Anticiper sa destruction
Il est nécessaire de la détruire plusieurs semaines avant de re-semer.
Cependant, suite à la destruction, les toxines restent dans le sol. Il est déconseillé de re-semer aussitôt et il est préférable d’attendre le printemps suivant (B. Osson – GNIS).
En l’occurrence, si les toxines sont encore présentes au semis/sur-semis, on peut le remarquer rapidement puisque le semis ne lève pas et les mauvaises herbes non plus.

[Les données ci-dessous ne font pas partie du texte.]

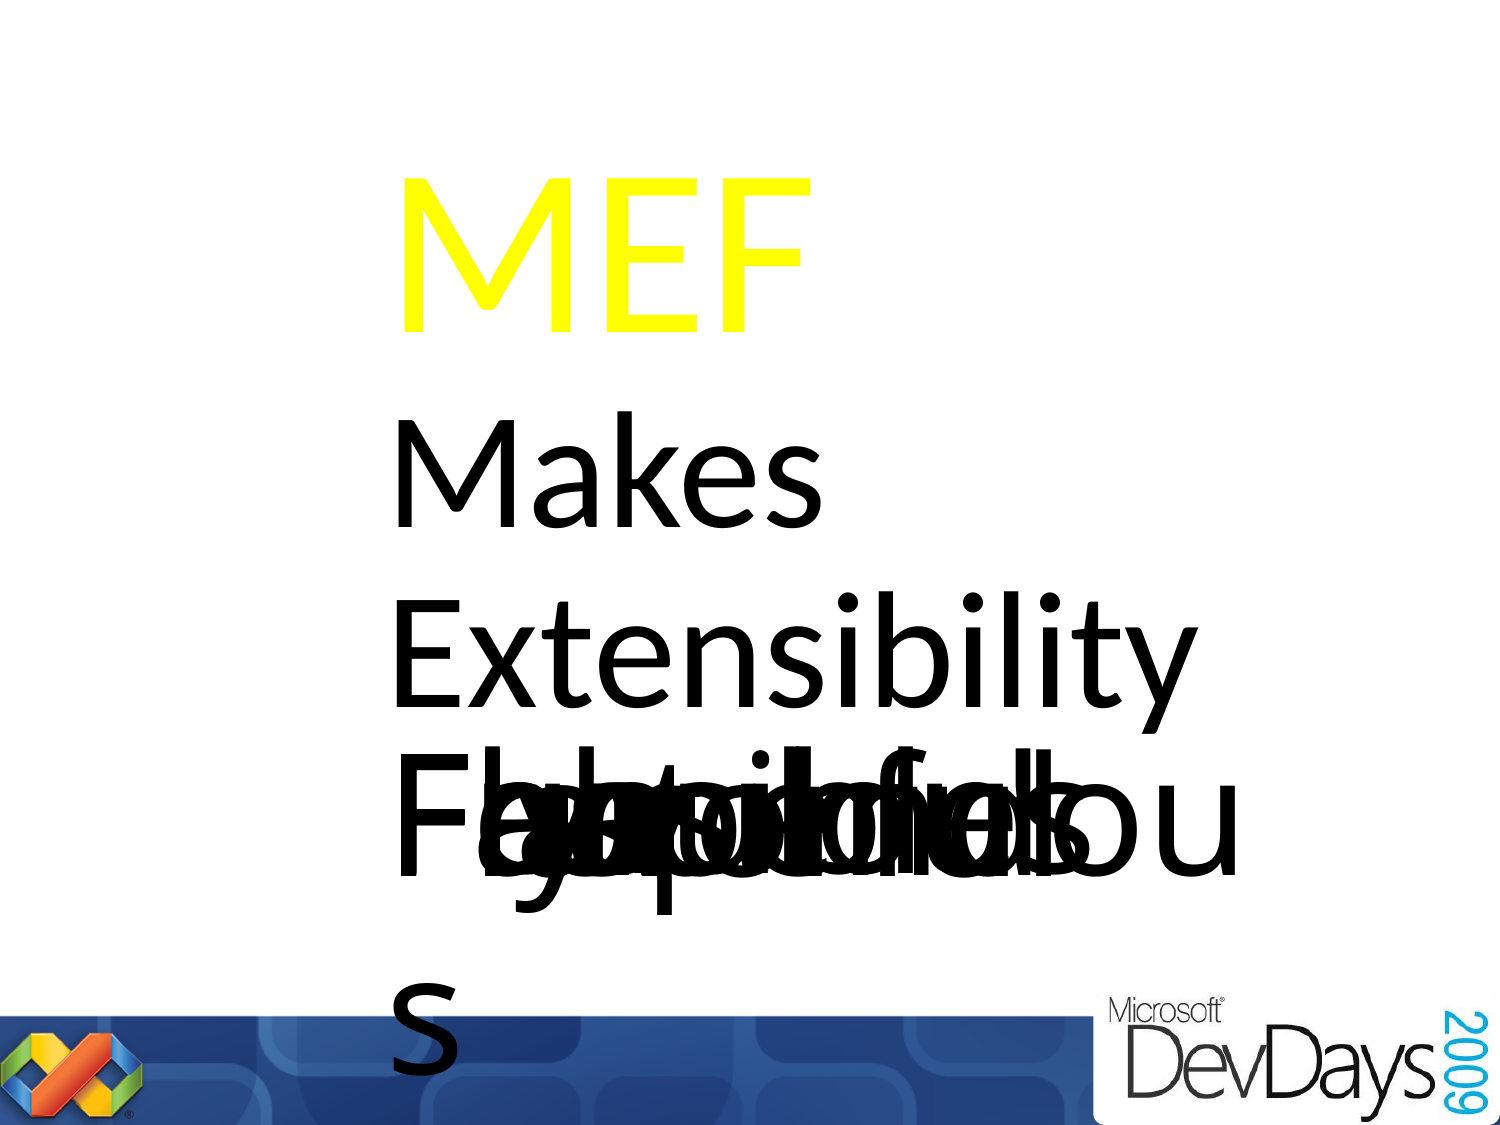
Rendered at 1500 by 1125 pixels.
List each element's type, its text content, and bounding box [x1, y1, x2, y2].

D’après les essais mis en place par l’INRA, la présence de l’agrostis stolonifère serait dommageable à partir de 10 % de fréquence dans une parcelle (soit une fois sur deux, dans 10 échantillons prélevés sur 1 à 2 ha).
Pratiques entraînant son développement
Comme il a été évoqué, cette plante se développe au départ en milieu humide type bords de lacs. Elle étend désormais son biotope aux prairies où elle reflète la détérioration des surfaces. En effet, son déploiement semble favorisé par différents procédés quotidiens dont la gestion est à améliorer, à savoir :
- les alternances de sur- et sous-pâturage,
- le piétinement excessif,
- la fertilisation et le chaulage mal raisonnés,
- l’absence de déprimage,
- une flore mal adaptée aux objectifs,
- négligences : fumier mal émietté, boules de foin/enrubannage restées trop longtemps sur les parcelles,
- également par les aléas climatiques tels que les inondations exceptionnelles, les sécheresses et a contrario le froid.
Actions à mettre en place : travailler sur les causes
Pour limiter la progression de l’agrostis stolonifère, il est nécessaire de travailler sur les causes qui viennent d’être évoqués ci-dessus.
- La gestion du pâturage est le premier point sur lequel on peut agir, en adaptant son rythme et son intensité. Il semble notamment que le pâturage tournant fait régresser la croissance davantage que le pâturage continu.
- Ensuite, l’alternance fauche/pâture favorise la montée des autres espèces qui recouvrent davantage le sol et permet ainsi d’éviter la propagation de l’agrostis par les stolons.
- Elle peut aussi être détruite de façon mécanique. En effet, elle possède peu de racines et celles-ci sont superficielles. Il est donc préconisé de passer la herse étrille en conditions sèches de plein été pour limiter son extension. Le hersage va permettre d’arracher les stolons avant qu’ils n’ancrent leurs racines.
- Finalement, en cas d’expansion trop importante de la plante, il reste la solution de la rénovation complète de la prairie. Si l’agrostis stolonifère a pris le dessus sur les autres espèces et que la prairie perd en productivité, il est possible de resemer intégralement la prairie sans forcément utiliser de traitements chimiques.
Un travail superficiel du sol permettra de détruire et émietter le couvert en place.
Avant un deuxième passage, le fait de laisser une dizaine de jours de beau temps entraîne un dessèchement de la surface détruite et la préparation d’un lit de semence favorable au semis futur.
L’agrostis stolonifère est une plante qui est donc à surveiller et qui pourrait être responsable de nombre d’échecs de semis et sur-semis.